━━ Data provided
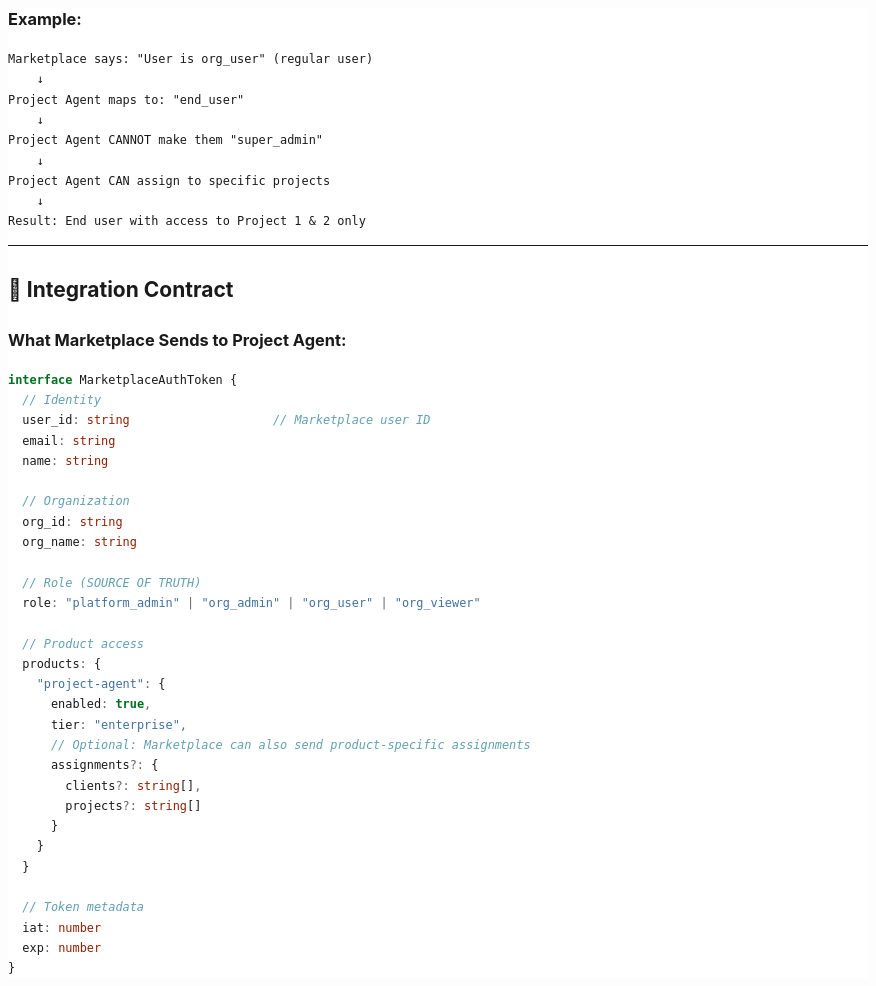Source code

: ### **Example:**
```
Marketplace says: "User is org_user" (regular user)
    ↓
Project Agent maps to: "end_user"
    ↓
Project Agent CANNOT make them "super_admin"
    ↓
Project Agent CAN assign to specific projects
    ↓
Result: End user with access to Project 1 & 2 only
```

---

## 🔌 Integration Contract

### **What Marketplace Sends to Project Agent:**

```typescript
interface MarketplaceAuthToken {
  // Identity
  user_id: string                    // Marketplace user ID
  email: string
  name: string
  
  // Organization
  org_id: string
  org_name: string
  
  // Role (SOURCE OF TRUTH)
  role: "platform_admin" | "org_admin" | "org_user" | "org_viewer"
  
  // Product access
  products: {
    "project-agent": {
      enabled: true,
      tier: "enterprise",
      // Optional: Marketplace can also send product-specific assignments
      assignments?: {
        clients?: string[],
        projects?: string[]
      }
    }
  }
  
  // Token metadata
  iat: number
  exp: number
}
```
━━━━
--- Work instruction ---
Repeat the data verbatim, excluding all pictures.

--- Exercise answer ---
Source code

: ### **Example:**
```
Marketplace says: "User is org_user" (regular user)
    ↓
Project Agent maps to: "end_user"
    ↓
Project Agent CANNOT make them "super_admin"
    ↓
Project Agent CAN assign to specific projects
    ↓
Result: End user with access to Project 1 & 2 only
```

---

## 🔌 Integration Contract

### **What Marketplace Sends to Project Agent:**

```typescript
interface MarketplaceAuthToken {
  // Identity
  user_id: string                    // Marketplace user ID
  email: string
  name: string
  
  // Organization
  org_id: string
  org_name: string
  
  // Role (SOURCE OF TRUTH)
  role: "platform_admin" | "org_admin" | "org_user" | "org_viewer"
  
  // Product access
  products: {
    "project-agent": {
      enabled: true,
      tier: "enterprise",
      // Optional: Marketplace can also send product-specific assignments
      assignments?: {
        clients?: string[],
        projects?: string[]
      }
    }
  }
  
  // Token metadata
  iat: number
  exp: number
}
```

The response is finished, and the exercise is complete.